● DOCUMENT PASSAGE
-*-*-
# Using Type Hints (15 mins)

[![Slack Status](https://img.shields.io/badge/slack-join_chat-white.svg?logo=slack&style=social)](http://slack.fugue.ai)

One of Fugue's core philosophies is adapting to data practitioners to let them define their logic in the most grammar they are most comfortable with. In some cases, native Python is the most natural way to express operations. By abstracting framework-specific code, we can focus on the pure business logic.

In effect, this:

* reduces boilerplate code
* reduces framework lock-in
* increases maintainability

## Different Ways to Define Functions

Let's take a look at the following operation where we are preprocessing a list of tweets before feeding it into machine learning. First we create some mock data.

In [1]:
import pandas as pd

tweet_data = {'tweet': ['Just saw the most beautiful sunset 🌅', 
                  'I can’t believe I finished my first marathon! 🏃‍♀️🏅', 
                  'This new restaurant in town is amazing 🍔🍟', 
                  'I’m so excited to start my new job tomorrow! 💼', 
                  'Finally got around to reading this amazing book 📖']}

tweets = pd.DataFrame(tweet_data)
-*-*-
● DATASET ENTRIES
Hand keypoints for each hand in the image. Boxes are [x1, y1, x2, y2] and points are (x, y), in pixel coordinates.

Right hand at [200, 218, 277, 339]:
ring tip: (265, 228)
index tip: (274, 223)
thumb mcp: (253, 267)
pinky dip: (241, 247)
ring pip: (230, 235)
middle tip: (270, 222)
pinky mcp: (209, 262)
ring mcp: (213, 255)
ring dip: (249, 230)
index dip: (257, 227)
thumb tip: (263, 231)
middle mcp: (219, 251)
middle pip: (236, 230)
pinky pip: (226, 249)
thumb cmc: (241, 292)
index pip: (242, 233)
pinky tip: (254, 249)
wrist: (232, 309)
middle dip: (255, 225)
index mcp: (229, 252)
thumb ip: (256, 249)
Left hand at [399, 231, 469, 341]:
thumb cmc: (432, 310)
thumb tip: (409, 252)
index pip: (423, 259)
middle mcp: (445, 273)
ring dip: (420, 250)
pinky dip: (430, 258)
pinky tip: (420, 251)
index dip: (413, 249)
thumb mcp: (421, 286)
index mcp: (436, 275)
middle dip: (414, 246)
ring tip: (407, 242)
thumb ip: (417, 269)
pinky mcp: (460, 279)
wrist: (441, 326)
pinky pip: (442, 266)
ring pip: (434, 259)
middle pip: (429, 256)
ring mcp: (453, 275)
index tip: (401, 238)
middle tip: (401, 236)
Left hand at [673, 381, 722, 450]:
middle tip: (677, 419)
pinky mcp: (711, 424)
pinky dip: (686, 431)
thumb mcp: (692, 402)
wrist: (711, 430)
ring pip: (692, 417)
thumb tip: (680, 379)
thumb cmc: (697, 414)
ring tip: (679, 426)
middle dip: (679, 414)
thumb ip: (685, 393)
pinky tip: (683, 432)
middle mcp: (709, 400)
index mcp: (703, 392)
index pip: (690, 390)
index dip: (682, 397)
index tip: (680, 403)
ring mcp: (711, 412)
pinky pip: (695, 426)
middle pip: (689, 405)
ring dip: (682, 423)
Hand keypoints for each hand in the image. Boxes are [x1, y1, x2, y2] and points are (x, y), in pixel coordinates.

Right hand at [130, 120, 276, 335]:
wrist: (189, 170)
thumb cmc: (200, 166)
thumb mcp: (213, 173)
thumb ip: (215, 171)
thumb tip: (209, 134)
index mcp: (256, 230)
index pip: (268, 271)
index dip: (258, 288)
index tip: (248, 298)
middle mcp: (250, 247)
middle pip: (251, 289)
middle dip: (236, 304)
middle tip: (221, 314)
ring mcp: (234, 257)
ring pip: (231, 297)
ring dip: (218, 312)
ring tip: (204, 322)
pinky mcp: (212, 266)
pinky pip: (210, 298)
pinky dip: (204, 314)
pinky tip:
-*-*-
● EXERCISE INSTRUCTIONS
1. Edit the type hints tutorial from "## Different Ways" through "tweets = pd.DataFrame(tweet_data)" so that "sunset" becomes "sunrise", and give that stretch back with the change made.
2. Answer these questions from the type hints tutorial:
(a) What three effects of abstracting framework-specific code does the tutorial list?
(b) Which library does the first code block import, and under what alias?
(c) How long does the heading say the tutorial takes?
3. Carry the type hints tutorial forward from the point where it ends.

● TASK-BY-TASK OUTPUTS
1.
## Different Ways to Define Functions

Let's take a look at the following operation where we are preprocessing a list of tweets before feeding it into machine learning. First we create some mock data.

In [1]:
import pandas as pd

tweet_data = {'tweet': ['Just saw the most beautiful sunrise 🌅', 
                  'I can’t believe I finished my first marathon! 🏃‍♀️🏅', 
                  'This new restaurant in town is amazing 🍔🍟', 
                  'I’m so excited to start my new job tomorrow! 💼', 
                  'Finally got around to reading this amazing book 📖']}

tweets = pd.DataFrame(tweet_data)

2.
(a) It reduces boilerplate code, reduces framework lock-in, and increases maintainability.
(b) It imports pandas as pd.
(c) 15 minutes.

3.
In order to preprocess, it's easiest to focus on one tweet at a time. We use the `nltk` library to remove stop words and lemmatize the remaining words. All of this code is just meant to operate on one string. In practice, this function can be more complicated because of cleaning around capitalization, punctuation, symbols, etc.

Similar operations can also be applied to parse for phone numbers or e-mail addresses.

In [2]:
import nltk
from nltk.corpus import stopwords
from nltk.tokenize import word_tokenize
from nltk.stem import WordNetLemmatizer

nltk.download('stopwords')
stop_words = set(stopwords.words('english'))
lemmatizer = WordNetLemmatizer()

def clean_tweet(tweet: str):
    cleaned_tweets = []
    tokens = word_tokenize(tweet.lower())
    filtered_tokens = [token for token in tokens if token not in stop_words]
    lemmatized_tokens = [lemmatizer.lemmatize(token) for token in filtered_tokens]
    cleaned_tweet = ' '.join(lemmatized_tokens)
    return cleaned_tweet


[nltk_data] Downloading package stopwords to
[nltk_data]     /Users/kevinkho/nltk_data...
[nltk_data]   Package stopwords is already up-to-date!


Now, people that are very familiar may immediately write a function with Pandas in and Pandas out. But actually, there are other ways to define running the above function on our mock data. Here, we look at three possible definitions. The second one is interesting because it has no dependency on Pandas, even.

It may seem like Pandas is the simplest for now, and that we shouldn't need to bother with the other ways. But we'll see later that some of these may be a better fit for other use cases.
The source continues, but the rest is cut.